Content starts

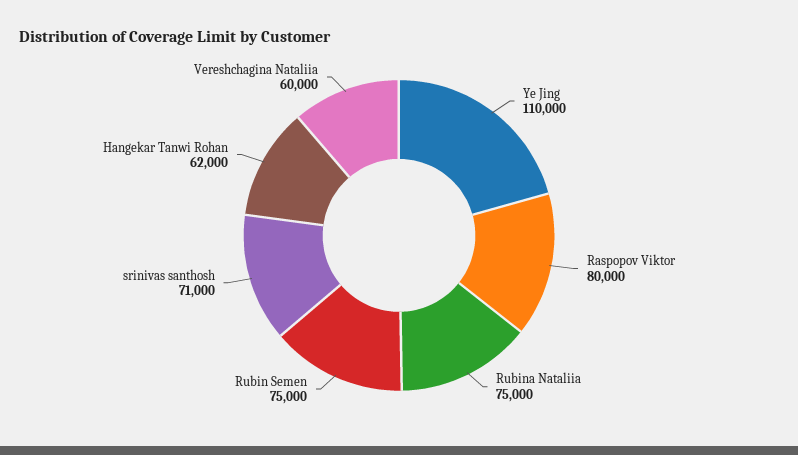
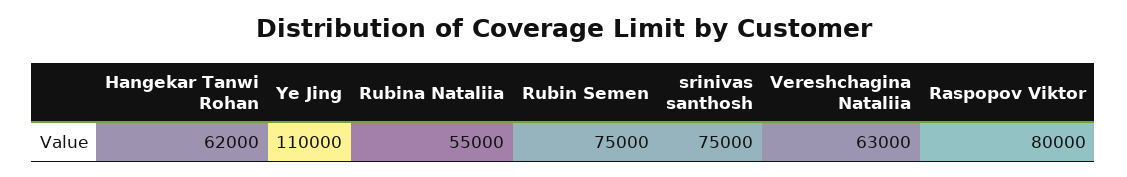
  {
    "Ye Jing": 110000,
    "Raspopov Viktor": 80000,
-   "Rubina Nataliia": 75000,
+   "Rubina Nataliia": 55000,
    "Rubin Semen": 75000,
-   "srinivas santhosh": 71000,
+   "srinivas santhosh": 75000,
    "Hangekar Tanwi Rohan": 62000,
-   "Vereshchagina Nataliia": 60000
+   "Vereshchagina Nataliia": 63000
  }

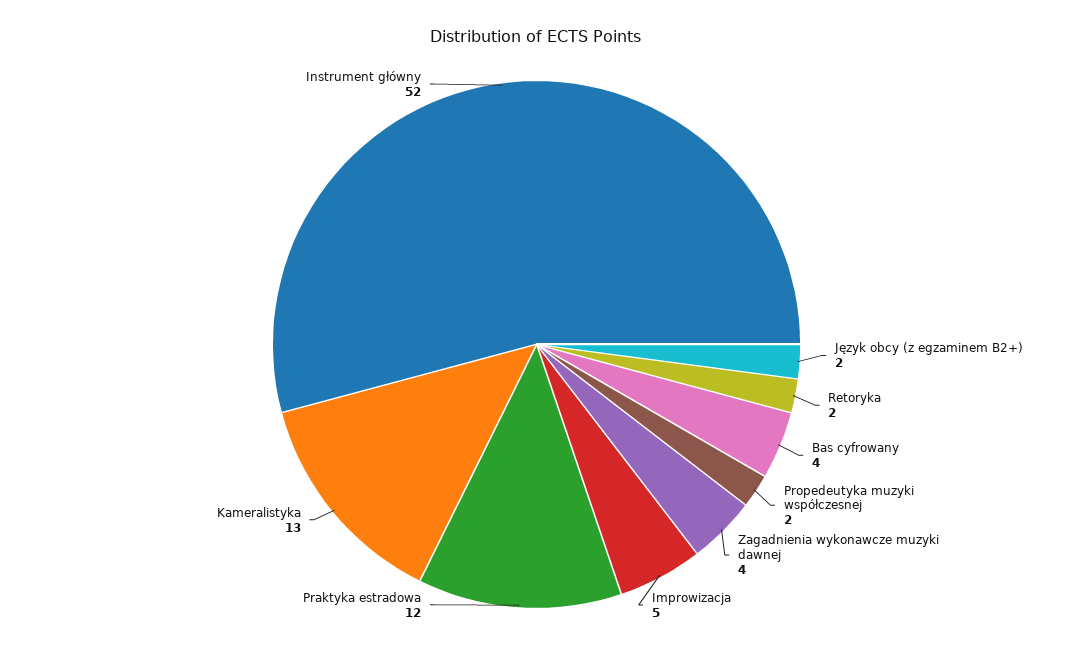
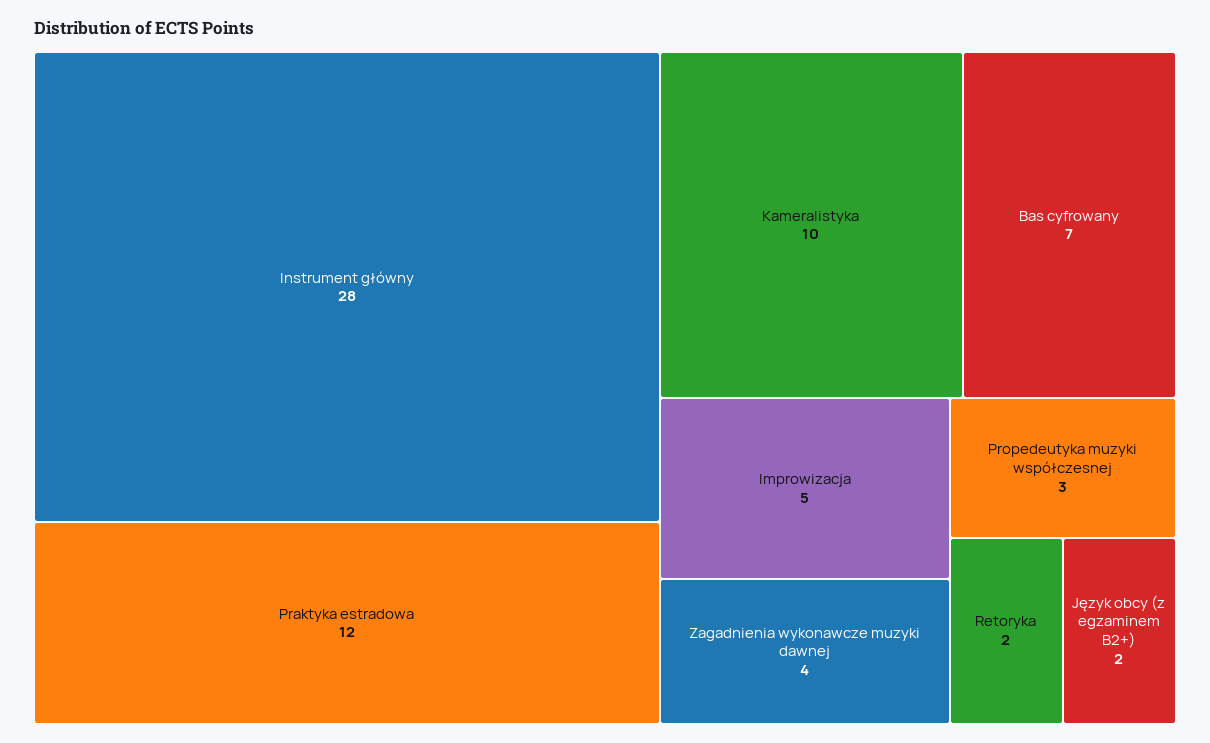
  {
    "Język obcy (z egzaminem B2+)": 2,
    "Retoryka": 2,
-   "Bas cyfrowany": 4,
+   "Bas cyfrowany": 7,
-   "Propedeutyka muzyki współczesnej": 2,
+   "Propedeutyka muzyki współczesnej": 3,
    "Zagadnienia wykonawcze muzyki dawnej": 4,
    "Improwizacja": 5,
    "Praktyka estradowa": 12,
-   "Kameralistyka": 13,
+   "Kameralistyka": 10,
-   "Instrument główny": 52
+   "Instrument główny": 28
  }

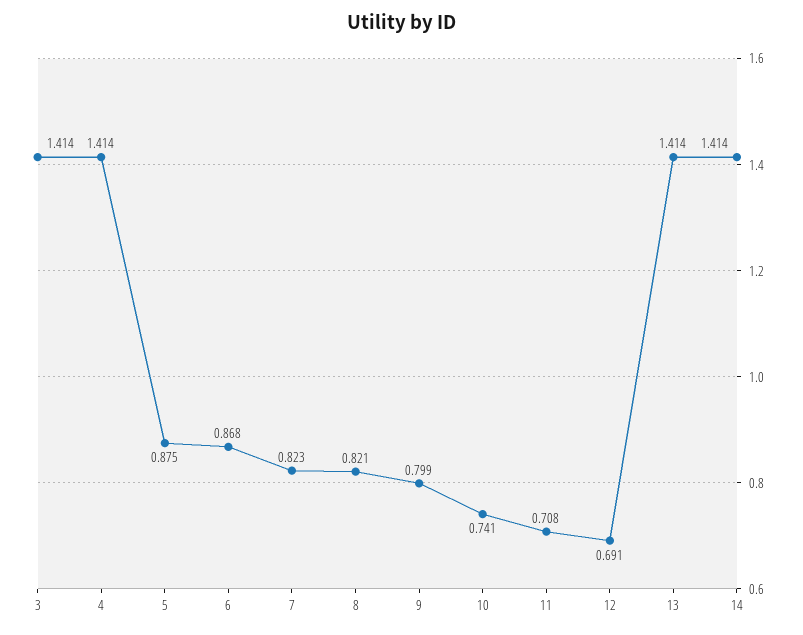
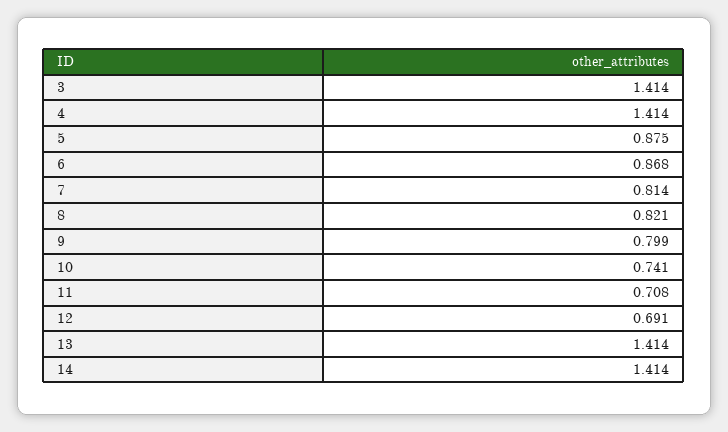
  {
    "3": 1.414,
    "4": 1.414,
    "5": 0.875,
    "6": 0.868,
-   "7": 0.823,
+   "7": 0.814,
    "8": 0.821,
    "9": 0.799,
    "10": 0.741,
    "11": 0.708,
    "12": 0.691,
    "13": 1.414,
    "14": 1.414
  }

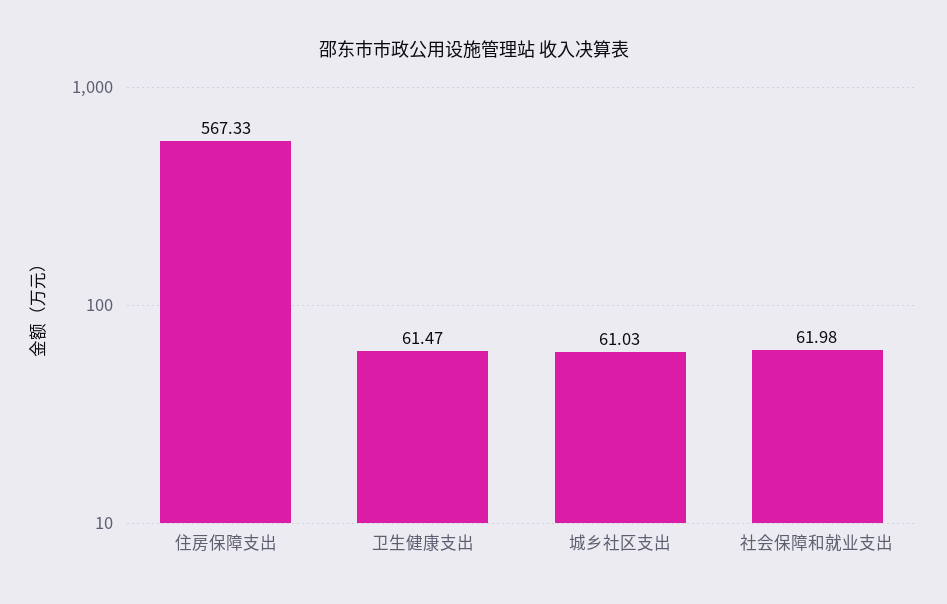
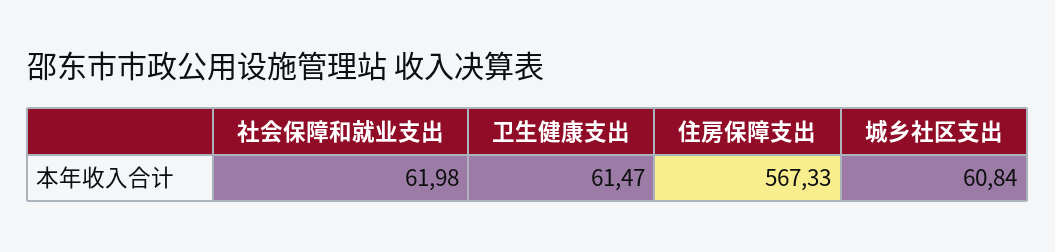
  {
    "住房保障支出": 567.33,
    "卫生健康支出": 61.47,
-   "城乡社区支出": 61.03,
+   "城乡社区支出": 60.84,
    "社会保障和就业支出": 61.98
  }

Content ends

§ **ASSIGNMENT**
Look through the entries above and report each line where the string "główny" occurs.

§ **ANSWER**
-   "Instrument główny": 52
+   "Instrument główny": 28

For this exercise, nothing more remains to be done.